Do this -
Copy out every line of the data below word for word, with nothing changed.

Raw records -
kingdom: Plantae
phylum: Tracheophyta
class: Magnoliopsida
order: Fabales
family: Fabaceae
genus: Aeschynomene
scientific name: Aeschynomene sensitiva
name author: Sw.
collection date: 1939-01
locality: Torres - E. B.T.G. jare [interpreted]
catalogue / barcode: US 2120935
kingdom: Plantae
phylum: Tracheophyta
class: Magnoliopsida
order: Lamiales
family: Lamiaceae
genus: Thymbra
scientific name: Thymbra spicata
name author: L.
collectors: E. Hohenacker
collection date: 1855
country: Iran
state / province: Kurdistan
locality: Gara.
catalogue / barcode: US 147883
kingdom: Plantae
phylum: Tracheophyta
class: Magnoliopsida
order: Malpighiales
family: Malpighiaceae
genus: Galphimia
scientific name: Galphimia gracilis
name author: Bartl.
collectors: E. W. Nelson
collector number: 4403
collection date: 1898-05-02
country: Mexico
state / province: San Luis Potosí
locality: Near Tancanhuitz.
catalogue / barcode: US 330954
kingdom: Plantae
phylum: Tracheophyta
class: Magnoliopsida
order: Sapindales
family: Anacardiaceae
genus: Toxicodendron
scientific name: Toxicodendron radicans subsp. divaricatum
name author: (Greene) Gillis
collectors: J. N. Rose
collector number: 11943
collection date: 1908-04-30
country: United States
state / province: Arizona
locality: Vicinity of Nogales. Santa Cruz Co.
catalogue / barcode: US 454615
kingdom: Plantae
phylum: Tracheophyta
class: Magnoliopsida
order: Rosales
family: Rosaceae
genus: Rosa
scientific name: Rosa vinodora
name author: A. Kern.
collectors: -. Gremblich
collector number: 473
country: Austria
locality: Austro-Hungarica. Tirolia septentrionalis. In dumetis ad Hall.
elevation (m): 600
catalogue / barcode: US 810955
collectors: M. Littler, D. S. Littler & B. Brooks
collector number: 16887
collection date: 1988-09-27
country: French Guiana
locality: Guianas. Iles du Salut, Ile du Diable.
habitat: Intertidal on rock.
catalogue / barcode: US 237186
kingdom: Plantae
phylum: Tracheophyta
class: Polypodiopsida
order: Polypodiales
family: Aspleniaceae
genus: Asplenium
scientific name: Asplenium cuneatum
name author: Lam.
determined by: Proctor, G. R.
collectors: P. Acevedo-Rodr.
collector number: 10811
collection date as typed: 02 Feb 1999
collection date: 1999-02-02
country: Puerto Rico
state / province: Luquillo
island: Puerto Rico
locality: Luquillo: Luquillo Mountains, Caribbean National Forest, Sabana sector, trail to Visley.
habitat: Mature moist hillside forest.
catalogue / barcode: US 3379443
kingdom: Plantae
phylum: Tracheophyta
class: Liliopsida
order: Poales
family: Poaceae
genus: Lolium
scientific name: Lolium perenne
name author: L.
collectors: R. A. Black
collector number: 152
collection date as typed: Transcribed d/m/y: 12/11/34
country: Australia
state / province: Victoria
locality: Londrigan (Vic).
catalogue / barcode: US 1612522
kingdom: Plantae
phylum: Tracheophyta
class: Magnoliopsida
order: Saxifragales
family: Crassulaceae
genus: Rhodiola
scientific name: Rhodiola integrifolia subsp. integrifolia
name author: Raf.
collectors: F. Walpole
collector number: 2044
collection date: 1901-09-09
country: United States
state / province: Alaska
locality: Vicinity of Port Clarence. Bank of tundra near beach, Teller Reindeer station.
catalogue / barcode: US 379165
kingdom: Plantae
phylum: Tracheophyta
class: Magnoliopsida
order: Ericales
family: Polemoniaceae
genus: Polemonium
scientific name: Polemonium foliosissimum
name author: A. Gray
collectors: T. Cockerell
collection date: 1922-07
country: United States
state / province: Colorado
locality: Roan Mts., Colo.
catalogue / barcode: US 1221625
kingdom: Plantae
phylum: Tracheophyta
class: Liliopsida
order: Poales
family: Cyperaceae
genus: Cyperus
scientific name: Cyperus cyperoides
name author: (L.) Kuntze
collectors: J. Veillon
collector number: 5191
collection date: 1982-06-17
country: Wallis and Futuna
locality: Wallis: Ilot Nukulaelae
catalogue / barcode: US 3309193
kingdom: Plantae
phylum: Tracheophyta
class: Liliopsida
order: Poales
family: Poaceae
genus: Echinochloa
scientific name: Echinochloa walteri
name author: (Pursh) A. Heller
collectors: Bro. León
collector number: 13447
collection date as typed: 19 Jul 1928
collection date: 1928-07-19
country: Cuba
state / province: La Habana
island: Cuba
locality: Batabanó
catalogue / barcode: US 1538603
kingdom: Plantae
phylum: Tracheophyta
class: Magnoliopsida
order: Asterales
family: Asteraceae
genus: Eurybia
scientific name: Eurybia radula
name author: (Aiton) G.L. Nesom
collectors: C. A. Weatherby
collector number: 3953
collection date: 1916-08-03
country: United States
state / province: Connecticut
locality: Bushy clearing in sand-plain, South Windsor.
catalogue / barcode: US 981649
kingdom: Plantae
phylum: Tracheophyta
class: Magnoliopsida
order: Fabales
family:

Solved exercise -
kingdom: Plantae
phylum: Tracheophyta
class: Magnoliopsida
order: Fabales
family: Fabaceae
genus: Aeschynomene
scientific name: Aeschynomene sensitiva
name author: Sw.
collection date: 1939-01
locality: Torres - E. B.T.G. jare [interpreted]
catalogue / barcode: US 2120935
kingdom: Plantae
phylum: Tracheophyta
class: Magnoliopsida
order: Lamiales
family: Lamiaceae
genus: Thymbra
scientific name: Thymbra spicata
name author: L.
collectors: E. Hohenacker
collection date: 1855
country: Iran
state / province: Kurdistan
locality: Gara.
catalogue / barcode: US 147883
kingdom: Plantae
phylum: Tracheophyta
class: Magnoliopsida
order: Malpighiales
family: Malpighiaceae
genus: Galphimia
scientific name: Galphimia gracilis
name author: Bartl.
collectors: E. W. Nelson
collector number: 4403
collection date: 1898-05-02
country: Mexico
state / province: San Luis Potosí
locality: Near Tancanhuitz.
catalogue / barcode: US 330954
kingdom: Plantae
phylum: Tracheophyta
class: Magnoliopsida
order: Sapindales
family: Anacardiaceae
genus: Toxicodendron
scientific name: Toxicodendron radicans subsp. divaricatum
name author: (Greene) Gillis
collectors: J. N. Rose
collector number: 11943
collection date: 1908-04-30
country: United States
state / province: Arizona
locality: Vicinity of Nogales. Santa Cruz Co.
catalogue / barcode: US 454615
kingdom: Plantae
phylum: Tracheophyta
class: Magnoliopsida
order: Rosales
family: Rosaceae
genus: Rosa
scientific name: Rosa vinodora
name author: A. Kern.
collectors: -. Gremblich
collector number: 473
country: Austria
locality: Austro-Hungarica. Tirolia septentrionalis. In dumetis ad Hall.
elevation (m): 600
catalogue / barcode: US 810955
collectors: M. Littler, D. S. Littler & B. Brooks
collector number: 16887
collection date: 1988-09-27
country: French Guiana
locality: Guianas. Iles du Salut, Ile du Diable.
habitat: Intertidal on rock.
catalogue / barcode: US 237186
kingdom: Plantae
phylum: Tracheophyta
class: Polypodiopsida
order: Polypodiales
family: Aspleniaceae
genus: Asplenium
scientific name: Asplenium cuneatum
name author: Lam.
determined by: Proctor, G. R.
collectors: P. Acevedo-Rodr.
collector number: 10811
collection date as typed: 02 Feb 1999
collection date: 1999-02-02
country: Puerto Rico
state / province: Luquillo
island: Puerto Rico
locality: Luquillo: Luquillo Mountains, Caribbean National Forest, Sabana sector, trail to Visley.
habitat: Mature moist hillside forest.
catalogue / barcode: US 3379443
kingdom: Plantae
phylum: Tracheophyta
class: Liliopsida
order: Poales
family: Poaceae
genus: Lolium
scientific name: Lolium perenne
name author: L.
collectors: R. A. Black
collector number: 152
collection date as typed: Transcribed d/m/y: 12/11/34
country: Australia
state / province: Victoria
locality: Londrigan (Vic).
catalogue / barcode: US 1612522
kingdom: Plantae
phylum: Tracheophyta
class: Magnoliopsida
order: Saxifragales
family: Crassulaceae
genus: Rhodiola
scientific name: Rhodiola integrifolia subsp. integrifolia
name author: Raf.
collectors: F. Walpole
collector number: 2044
collection date: 1901-09-09
country: United States
state / province: Alaska
locality: Vicinity of Port Clarence. Bank of tundra near beach, Teller Reindeer station.
catalogue / barcode: US 379165
kingdom: Plantae
phylum: Tracheophyta
class: Magnoliopsida
order: Ericales
family: Polemoniaceae
genus: Polemonium
scientific name: Polemonium foliosissimum
name author: A. Gray
collectors: T. Cockerell
collection date: 1922-07
country: United States
state / province: Colorado
locality: Roan Mts., Colo.
catalogue / barcode: US 1221625
kingdom: Plantae
phylum: Tracheophyta
class: Liliopsida
order: Poales
family: Cyperaceae
genus: Cyperus
scientific name: Cyperus cyperoides
name author: (L.) Kuntze
collectors: J. Veillon
collector number: 5191
collection date: 1982-06-17
country: Wallis and Futuna
locality: Wallis: Ilot Nukulaelae
catalogue / barcode: US 3309193
kingdom: Plantae
phylum: Tracheophyta
class: Liliopsida
order: Poales
family: Poaceae
genus: Echinochloa
scientific name: Echinochloa walteri
name author: (Pursh) A. Heller
collectors: Bro. León
collector number: 13447
collection date as typed: 19 Jul 1928
collection date: 1928-07-19
country: Cuba
state / province: La Habana
island: Cuba
locality: Batabanó
catalogue / barcode: US 1538603
kingdom: Plantae
phylum: Tracheophyta
class: Magnoliopsida
order: Asterales
family: Asteraceae
genus: Eurybia
scientific name: Eurybia radula
name author: (Aiton) G.L. Nesom
collectors: C. A. Weatherby
collector number: 3953
collection date: 1916-08-03
country: United States
state / province: Connecticut
locality: Bushy clearing in sand-plain, South Windsor.
catalogue / barcode: US 981649
kingdom: Plantae
phylum: Tracheophyta
class: Magnoliopsida
order: Fabales
family:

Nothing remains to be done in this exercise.